Worried families wait back home
Twenty-one year-old US Airman First Class Raymond Stewart Jnr is now in Baghdad, Iraq. He is part of the coalition force stationed there since last March. Operation Iraqi Freedom is his first deployment and his mother Denise Ottey gets anxious whenever the phone rings.
“Yes, I’m Raymond’s mother,” she answers guardedly.
She breathes more easily when she realises it’s not the phone call she dreads most – the one that will tell her that her son has come to harm.
“He’s my only son and I’m worried for him. I don’t want to get any bad news,” she explains.
Raymond has been in the US army for three years and by his count, he is one of at least eight other Jamaican-born soldiers at his location, with others stationed in different sections of Baghdad.
While he fights on the front lines, his family members back here cling to memories and often look at the photos that captured lighter moments between him and his nine year-old sister, Toni-Ann.
The pictures are scattered all around Ottey’s modest Kingston 16 abode. But there are none of all three together as Raymond – or David as his family calls him – took those with him during his Christmas visit.
“Toni-Ann cried when he left because she was worried, just like me,” says Ottey of that last visit.
Even now, Toni-Ann who will be 10 in September, still worries about her brother’s safety. “I feel afraid for him,” she says.
“He’s more like her second father,” says Ottey, explaining her children’s bond.
Raymond, as Jamaicans say, is from good stock and he has done his best to live up to his family’s expectations – and meet the lofty goals he set for himself.

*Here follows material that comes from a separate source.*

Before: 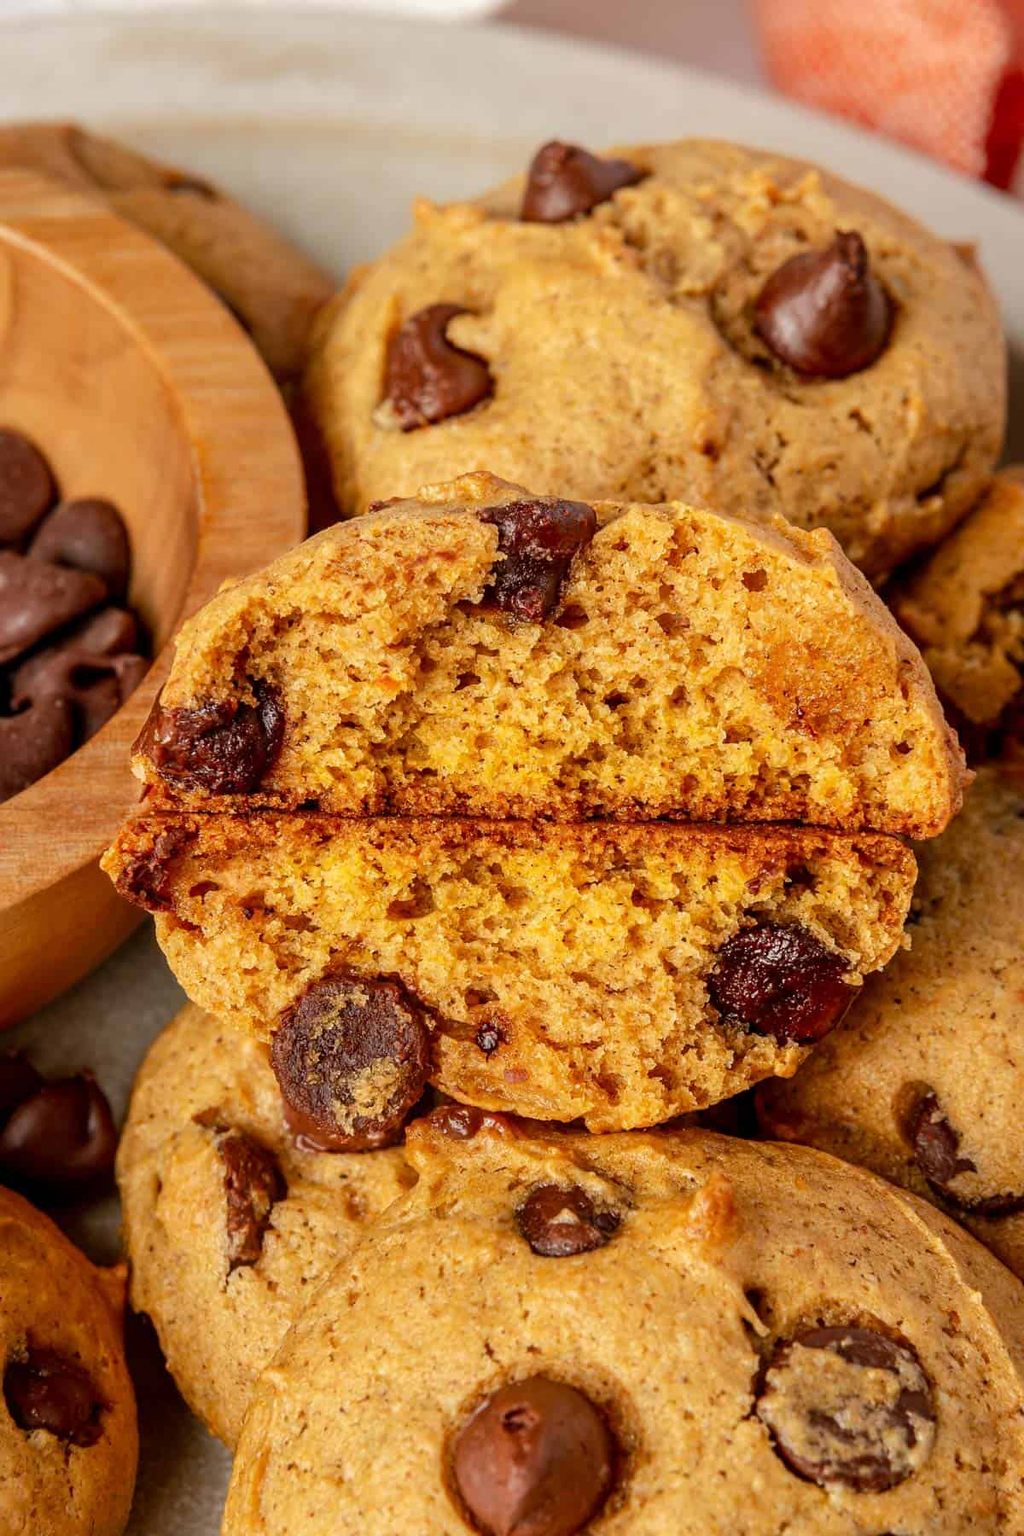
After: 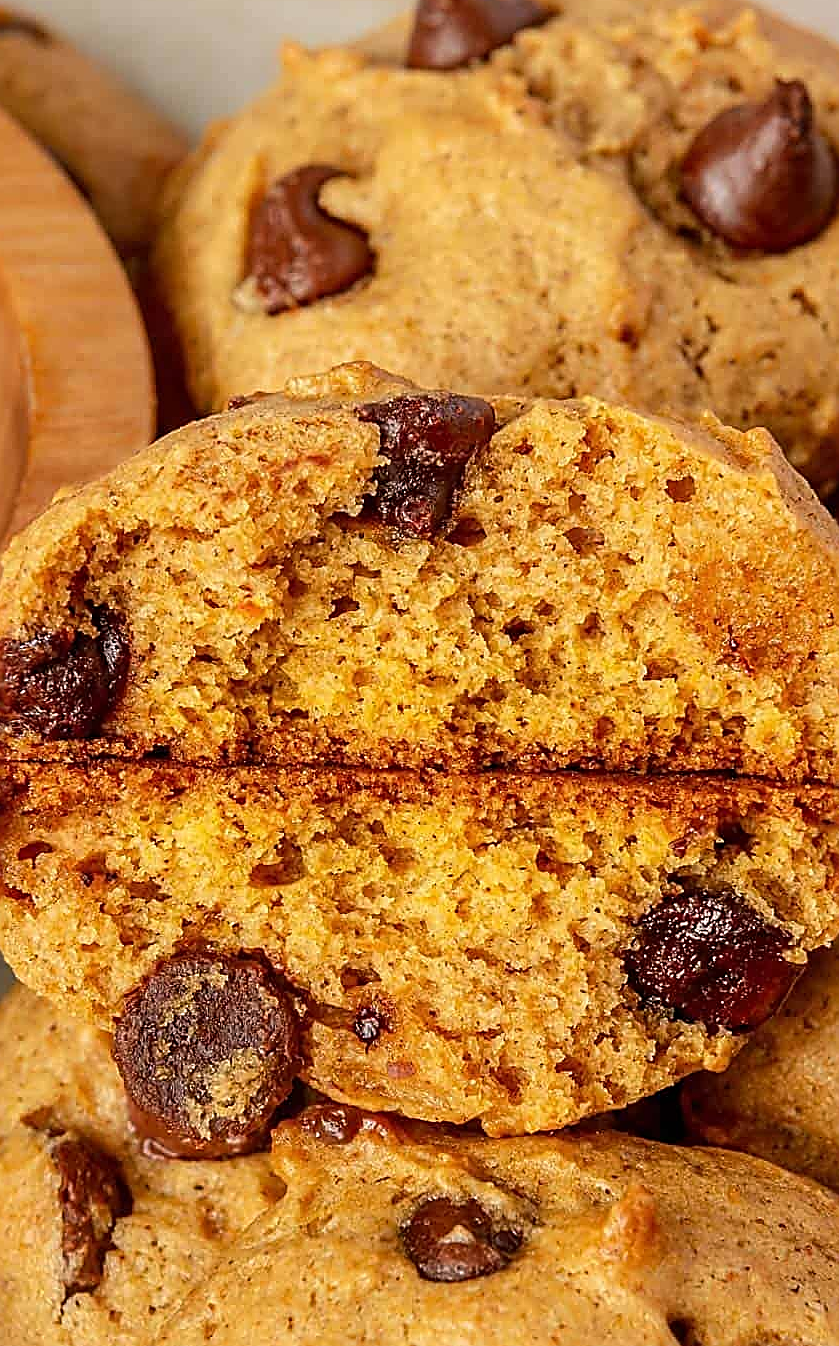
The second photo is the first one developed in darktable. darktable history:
crop and rotate: left 17.046%, top 10.659%, right 12.989%, bottom 14.553%
sharpen: radius 1.685, amount 1.294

“His father is the Jamaican sprinter and 1988 Seoul Olympic silver medallist Raymond Stewart – and so when Ray passed his common entrance from Vaz Preparatory for St George’s, he said that he wanted to go to his father’s alma mater, Camperdown High School,” his mother explains.
The young boy first dabbled in football: he was a member of the school’s under-14 football team in first form. The team placed second that year.
But a year later he turned his attention to track and field.
“He did the 100-metre and relay (like his father who to this day holds the Jamaican 100m record of 9.96 seconds),” says his mother.
It was a bit of a surprise when Raymond joined the army. His family knew of his aversion to guns.
“Growing up he never liked to even hear gunshots and now he’s in the army,” Ottey marvelled.
The twists and turns that took Raymond to Iraq include his mother’s desire to get him away from the violence that rocked the Dunkirk, McIntrye Land areas in 1991. By then, Raymond was an impressionable 14 year-old who had already had a US green card for eight years. Over the years he had often visited his father who was living in Texas, but the decision was made that he should live with his grandmother in New York.
At 16, he was on his high school’s honour roll, and often sent money back home to his mother from his weekend job at a laundromat.
He joined his father in Texas after graduating from high school and eventually joined the US Army.
Raymond last spoke to his mom on Mother’s day and is anxious to be reunited with her when his 120-day rotation ends later this month.
For now, he clings to his memories of home while keeping his eyes firmly fixed on the job at hand.
“I don’t have an outspoken opinion about the war in its entirety, but it’s a good feeling when you can help out poor Iraqis in dire need of help because of their country’s current instability,” he said via e-mail. “I really don’t consider myself just fighting for the US, since there’s a vast number of coalition forces combined as one team trying to complete multiple tasks. To me it’s an honour just to be part of history in the making.”
He has seen many of his colleagues hurt, and one lasting memory is of an ambush during routine patrol. But he does not let fear paralyse him.
“I really don’t think much about the danger that surrounds me, because I have to stay focused and alert so that my parents will see me yet another day,” he said. “I miss the Jamaican vibes, the food and not being able to be with family and close friends I grew up with.”